Criticism then comes out of Germany; H. Dieter Zeh, emeritus Professor of physics at the University of Heidelberg and a friend of Julian Barbour who has dealt with the topic of the arrow of time for more than 30 years, defines the experiment as "child's play on a far too simplistic level". He says: "The model is not very realistic. "In the Big Bang, there were more factors that came into play that were not considered in the model. For example, radiation or irreversible quantum phenomena. The authors were reportedly familiar with these factors, but they would not explain why the results from their numerical example, even within the framework of this simplified model, are supposed to be "typical". Zeh criticises that the model suggests that the Big Bang emerged in an absolutely natural manner, but on the other hand is also based in many respects on an initial assumption that is atypical. "It contradicts somewhat the general principles, but it isn't too dramatic. There won't be a Nobel Prize for that and it won't upset any fundamental laws", says Frank Maas, Professor at the Institute of Nuclear Physics at the Mainz Johannes Gutenberg-University and Director of the Helmholtz Institute Mainz.

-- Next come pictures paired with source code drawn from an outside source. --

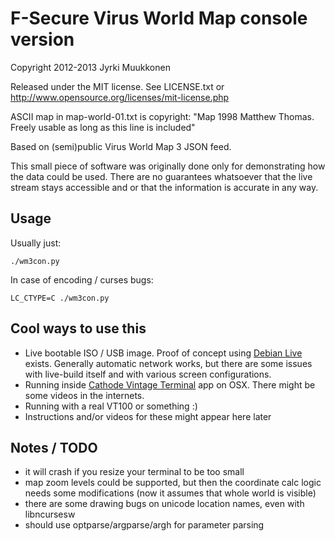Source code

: 
F-Secure Virus World Map console version
========================================

Copyright 2012-2013 Jyrki Muukkonen

Released under the MIT license.
See LICENSE.txt or http://www.opensource.org/licenses/mit-license.php

ASCII map in map-world-01.txt is copyright:
 "Map 1998 Matthew Thomas. Freely usable as long as this line is included"

Based on (semi)public Virus World Map 3 JSON feed.

This small piece of software was originally done only for demonstrating
how the data could be used. There are no guarantees whatsoever that
the live stream stays accessible and or that the information is accurate
in any way.

Usage
-----

Usually just:

```
./wm3con.py
```

In case of encoding / curses bugs:

```
LC_CTYPE=C ./wm3con.py
```


Cool ways to use this
---------------------

* Live bootable ISO / USB image. Proof of concept using [Debian Live](http://live.debian.net/devel/live-build/) exists. Generally automatic network works, but there are some issues with live-build itself and with various screen configurations.
* Running inside [Cathode Vintage Terminal](http://www.secretgeometry.com/apps/cathode/) app on OSX. There might be some videos in the internets.
* Running with a real VT100 or something :)
* Instructions and/or videos for these might appear here later


Notes / TODO
------------

- it will crash if you resize your terminal to be too small
- map zoom levels could be supported, but then the coordinate calc logic needs some modifications (now it assumes that whole world is visible)
- there are some drawing bugs on unicode location names, even with libncursesw
- should use optparse/argparse/argh for parameter parsing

This reversed time-arrow would also have no bearing on the laws of nature. Disorder would increase in such a universe as well. In other words, it wouldn't resemble a film that runs backwards wherein broken fragments of a cup would put themselves back together and a pile of stones would rise to become a wall. "There are more possibilities for disorder than for order", says Kai Zuber, Professor at the Institute for Nuclear and Particle Physics at TU Dresden. A cup can shatter in a thousand different ways, but can only be put back together in one way. That fragments would join together precisely in this form is not impossible, but it is improbable. "What it would mean specifically and whether life would be possible there - I wouldn't venture to make a statement about that", he says. Even if there were people for whom time would - from our point of view - run backwards, we wouldn't be able to communicate with them, because we are stuck in either the one system or the other. The life of Benjamin Button hence remains fiction.